* EXERCISE PROMPT:
Convert everything in the records below, from the line containing "common name: Large-billed tern" down to the line containing "family: Corvidae", both included, into a Markdown table with the columns Row and Entry. Give each line a row number and leave out any blank lines.

* EXERCISE MATERIALS:

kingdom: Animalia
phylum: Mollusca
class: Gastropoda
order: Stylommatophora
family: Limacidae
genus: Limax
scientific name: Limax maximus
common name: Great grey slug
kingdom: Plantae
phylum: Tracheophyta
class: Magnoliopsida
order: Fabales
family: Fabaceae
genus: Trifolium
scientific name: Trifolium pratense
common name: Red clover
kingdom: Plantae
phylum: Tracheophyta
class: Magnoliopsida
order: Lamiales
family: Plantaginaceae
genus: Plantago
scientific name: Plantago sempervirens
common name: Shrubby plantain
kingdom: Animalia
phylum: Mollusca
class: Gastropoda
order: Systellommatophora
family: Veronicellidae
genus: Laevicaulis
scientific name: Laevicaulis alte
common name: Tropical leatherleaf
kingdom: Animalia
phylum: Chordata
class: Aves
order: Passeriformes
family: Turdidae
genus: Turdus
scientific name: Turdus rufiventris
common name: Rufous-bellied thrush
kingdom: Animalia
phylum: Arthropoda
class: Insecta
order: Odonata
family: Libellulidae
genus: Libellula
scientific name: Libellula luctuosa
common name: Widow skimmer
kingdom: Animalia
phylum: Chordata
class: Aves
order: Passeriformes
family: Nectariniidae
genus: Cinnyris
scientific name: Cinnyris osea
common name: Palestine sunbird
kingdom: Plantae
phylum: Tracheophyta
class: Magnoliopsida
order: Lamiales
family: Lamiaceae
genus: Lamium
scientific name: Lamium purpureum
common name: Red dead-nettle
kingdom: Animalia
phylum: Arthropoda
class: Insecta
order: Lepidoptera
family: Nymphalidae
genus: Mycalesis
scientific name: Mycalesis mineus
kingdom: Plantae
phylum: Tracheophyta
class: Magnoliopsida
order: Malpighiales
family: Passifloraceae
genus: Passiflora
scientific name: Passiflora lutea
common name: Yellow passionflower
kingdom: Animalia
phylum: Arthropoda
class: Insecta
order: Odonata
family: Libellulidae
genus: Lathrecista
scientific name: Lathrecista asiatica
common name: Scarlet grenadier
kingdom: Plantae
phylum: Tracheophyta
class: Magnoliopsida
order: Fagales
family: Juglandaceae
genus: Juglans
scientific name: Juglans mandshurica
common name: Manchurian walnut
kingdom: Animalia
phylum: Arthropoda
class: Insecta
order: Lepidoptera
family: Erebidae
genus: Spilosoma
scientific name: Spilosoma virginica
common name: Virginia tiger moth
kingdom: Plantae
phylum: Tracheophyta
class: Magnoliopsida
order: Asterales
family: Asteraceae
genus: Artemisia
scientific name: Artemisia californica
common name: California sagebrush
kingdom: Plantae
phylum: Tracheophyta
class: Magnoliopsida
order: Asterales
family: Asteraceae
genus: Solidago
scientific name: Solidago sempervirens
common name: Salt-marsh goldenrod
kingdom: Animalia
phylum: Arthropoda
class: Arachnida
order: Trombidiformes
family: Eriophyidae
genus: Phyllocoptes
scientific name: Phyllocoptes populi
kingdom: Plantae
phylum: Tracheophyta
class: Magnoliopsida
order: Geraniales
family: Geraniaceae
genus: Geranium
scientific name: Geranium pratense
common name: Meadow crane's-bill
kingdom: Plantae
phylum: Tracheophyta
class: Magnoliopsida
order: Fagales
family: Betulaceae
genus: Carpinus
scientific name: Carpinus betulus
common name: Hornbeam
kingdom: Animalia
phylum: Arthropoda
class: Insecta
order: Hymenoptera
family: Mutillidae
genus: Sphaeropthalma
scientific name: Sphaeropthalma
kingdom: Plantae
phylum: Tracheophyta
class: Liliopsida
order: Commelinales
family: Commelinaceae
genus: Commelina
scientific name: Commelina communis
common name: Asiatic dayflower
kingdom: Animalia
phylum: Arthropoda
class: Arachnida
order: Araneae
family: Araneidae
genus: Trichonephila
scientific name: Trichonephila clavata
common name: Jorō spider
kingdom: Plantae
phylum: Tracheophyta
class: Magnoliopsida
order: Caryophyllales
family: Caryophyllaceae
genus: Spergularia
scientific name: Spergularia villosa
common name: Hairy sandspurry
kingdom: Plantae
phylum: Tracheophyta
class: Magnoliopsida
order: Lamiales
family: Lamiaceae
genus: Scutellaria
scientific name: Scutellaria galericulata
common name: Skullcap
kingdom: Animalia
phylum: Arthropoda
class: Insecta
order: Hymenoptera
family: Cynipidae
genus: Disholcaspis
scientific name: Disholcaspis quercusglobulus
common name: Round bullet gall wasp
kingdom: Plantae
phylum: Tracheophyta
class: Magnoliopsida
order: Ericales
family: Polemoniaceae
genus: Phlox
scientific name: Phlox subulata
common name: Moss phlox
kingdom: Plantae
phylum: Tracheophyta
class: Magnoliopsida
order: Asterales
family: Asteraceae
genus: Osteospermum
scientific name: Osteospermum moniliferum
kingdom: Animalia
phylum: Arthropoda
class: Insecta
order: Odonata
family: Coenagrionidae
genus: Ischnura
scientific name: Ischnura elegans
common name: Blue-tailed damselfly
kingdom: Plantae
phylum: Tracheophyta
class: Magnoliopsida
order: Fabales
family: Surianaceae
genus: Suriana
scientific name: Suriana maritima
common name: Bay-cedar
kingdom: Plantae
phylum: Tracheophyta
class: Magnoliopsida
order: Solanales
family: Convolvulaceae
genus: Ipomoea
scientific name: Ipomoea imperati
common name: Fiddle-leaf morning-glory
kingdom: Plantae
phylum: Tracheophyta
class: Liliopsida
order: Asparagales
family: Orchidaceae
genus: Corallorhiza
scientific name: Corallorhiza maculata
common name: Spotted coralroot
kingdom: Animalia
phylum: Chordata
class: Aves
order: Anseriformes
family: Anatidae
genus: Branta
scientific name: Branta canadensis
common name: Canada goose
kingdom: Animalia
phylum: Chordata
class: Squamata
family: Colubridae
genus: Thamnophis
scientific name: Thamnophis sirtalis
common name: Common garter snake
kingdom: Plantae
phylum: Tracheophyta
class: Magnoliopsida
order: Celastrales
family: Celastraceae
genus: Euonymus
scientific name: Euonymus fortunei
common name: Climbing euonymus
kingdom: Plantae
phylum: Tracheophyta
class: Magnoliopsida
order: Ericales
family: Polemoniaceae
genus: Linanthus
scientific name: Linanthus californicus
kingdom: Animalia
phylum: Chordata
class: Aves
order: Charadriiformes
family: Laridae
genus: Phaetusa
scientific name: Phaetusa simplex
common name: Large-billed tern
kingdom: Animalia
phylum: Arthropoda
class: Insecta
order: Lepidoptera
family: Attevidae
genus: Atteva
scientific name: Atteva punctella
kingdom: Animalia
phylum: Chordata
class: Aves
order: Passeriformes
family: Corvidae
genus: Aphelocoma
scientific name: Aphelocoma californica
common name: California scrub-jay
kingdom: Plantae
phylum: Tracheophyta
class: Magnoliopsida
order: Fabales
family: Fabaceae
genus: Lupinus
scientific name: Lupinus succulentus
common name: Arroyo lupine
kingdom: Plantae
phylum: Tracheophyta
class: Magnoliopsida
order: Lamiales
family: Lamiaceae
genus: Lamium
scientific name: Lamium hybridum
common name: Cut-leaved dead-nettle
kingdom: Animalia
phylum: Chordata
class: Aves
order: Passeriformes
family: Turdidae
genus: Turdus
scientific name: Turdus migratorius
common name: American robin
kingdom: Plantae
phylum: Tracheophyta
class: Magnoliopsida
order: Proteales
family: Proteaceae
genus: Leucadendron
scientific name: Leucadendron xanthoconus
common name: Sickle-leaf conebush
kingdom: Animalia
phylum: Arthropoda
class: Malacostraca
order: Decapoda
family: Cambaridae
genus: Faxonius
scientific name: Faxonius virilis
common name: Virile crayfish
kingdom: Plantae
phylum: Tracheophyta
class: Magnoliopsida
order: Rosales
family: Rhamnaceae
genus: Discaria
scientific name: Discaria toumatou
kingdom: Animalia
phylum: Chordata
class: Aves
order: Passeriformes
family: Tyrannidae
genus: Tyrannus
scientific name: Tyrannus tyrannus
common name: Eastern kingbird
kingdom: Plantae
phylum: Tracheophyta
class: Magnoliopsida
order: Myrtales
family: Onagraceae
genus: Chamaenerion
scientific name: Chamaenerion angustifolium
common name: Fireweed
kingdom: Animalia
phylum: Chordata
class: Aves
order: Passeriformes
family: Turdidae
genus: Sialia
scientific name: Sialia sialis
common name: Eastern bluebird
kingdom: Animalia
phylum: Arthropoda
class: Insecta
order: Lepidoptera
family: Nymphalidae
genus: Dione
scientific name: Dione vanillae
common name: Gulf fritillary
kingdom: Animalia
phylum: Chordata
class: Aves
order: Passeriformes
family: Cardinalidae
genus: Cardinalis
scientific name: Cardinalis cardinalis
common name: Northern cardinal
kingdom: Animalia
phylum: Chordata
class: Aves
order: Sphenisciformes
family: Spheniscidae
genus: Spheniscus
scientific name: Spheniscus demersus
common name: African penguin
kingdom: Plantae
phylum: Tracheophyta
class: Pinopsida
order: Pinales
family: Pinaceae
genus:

* FULL ANSWER:
| Row | Entry |
|---|---|
| 1 | common name: Large-billed tern |
| 2 | kingdom: Animalia |
| 3 | phylum: Arthropoda |
| 4 | class: Insecta |
| 5 | order: Lepidoptera |
| 6 | family: Attevidae |
| 7 | genus: Atteva |
| 8 | scientific name: Atteva punctella |
| 9 | kingdom: Animalia |
| 10 | phylum: Chordata |
| 11 | class: Aves |
| 12 | order: Passeriformes |
| 13 | family: Corvidae |